| TASK PROMPT |
I need the lines below from the one with "right shoulder: (226, 196)" down to the one with "left knee: (330, 323)" reproduced exactly, both ends included, and nothing else.

| EXERCISE DATA |
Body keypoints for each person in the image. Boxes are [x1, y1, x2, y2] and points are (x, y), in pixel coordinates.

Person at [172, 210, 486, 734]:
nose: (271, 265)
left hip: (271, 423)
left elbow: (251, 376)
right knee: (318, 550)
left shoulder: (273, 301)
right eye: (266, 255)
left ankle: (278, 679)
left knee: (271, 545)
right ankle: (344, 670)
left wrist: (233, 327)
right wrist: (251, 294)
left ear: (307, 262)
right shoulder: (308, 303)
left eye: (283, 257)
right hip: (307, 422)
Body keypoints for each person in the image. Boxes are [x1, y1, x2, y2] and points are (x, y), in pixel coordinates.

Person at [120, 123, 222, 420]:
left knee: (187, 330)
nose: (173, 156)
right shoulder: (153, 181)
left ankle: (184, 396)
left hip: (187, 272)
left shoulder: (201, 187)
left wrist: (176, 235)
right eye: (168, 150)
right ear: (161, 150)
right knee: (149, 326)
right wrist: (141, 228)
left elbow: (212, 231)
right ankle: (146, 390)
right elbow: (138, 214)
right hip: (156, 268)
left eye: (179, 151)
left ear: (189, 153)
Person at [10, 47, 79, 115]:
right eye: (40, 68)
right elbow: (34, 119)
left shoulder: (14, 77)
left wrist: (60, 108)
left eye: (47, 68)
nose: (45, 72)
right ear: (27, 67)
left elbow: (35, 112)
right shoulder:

==

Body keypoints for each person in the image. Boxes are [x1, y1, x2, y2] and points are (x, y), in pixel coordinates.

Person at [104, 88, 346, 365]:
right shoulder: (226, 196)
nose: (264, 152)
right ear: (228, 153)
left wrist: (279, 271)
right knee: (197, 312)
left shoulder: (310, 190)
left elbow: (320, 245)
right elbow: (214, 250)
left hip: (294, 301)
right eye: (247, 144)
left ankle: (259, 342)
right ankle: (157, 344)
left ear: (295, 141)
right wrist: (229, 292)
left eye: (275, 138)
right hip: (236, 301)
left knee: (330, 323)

| RESPONSE BOX |
right shoulder: (226, 196)
nose: (264, 152)
right ear: (228, 153)
left wrist: (279, 271)
right knee: (197, 312)
left shoulder: (310, 190)
left elbow: (320, 245)
right elbow: (214, 250)
left hip: (294, 301)
right eye: (247, 144)
left ankle: (259, 342)
right ankle: (157, 344)
left ear: (295, 141)
right wrist: (229, 292)
left eye: (275, 138)
right hip: (236, 301)
left knee: (330, 323)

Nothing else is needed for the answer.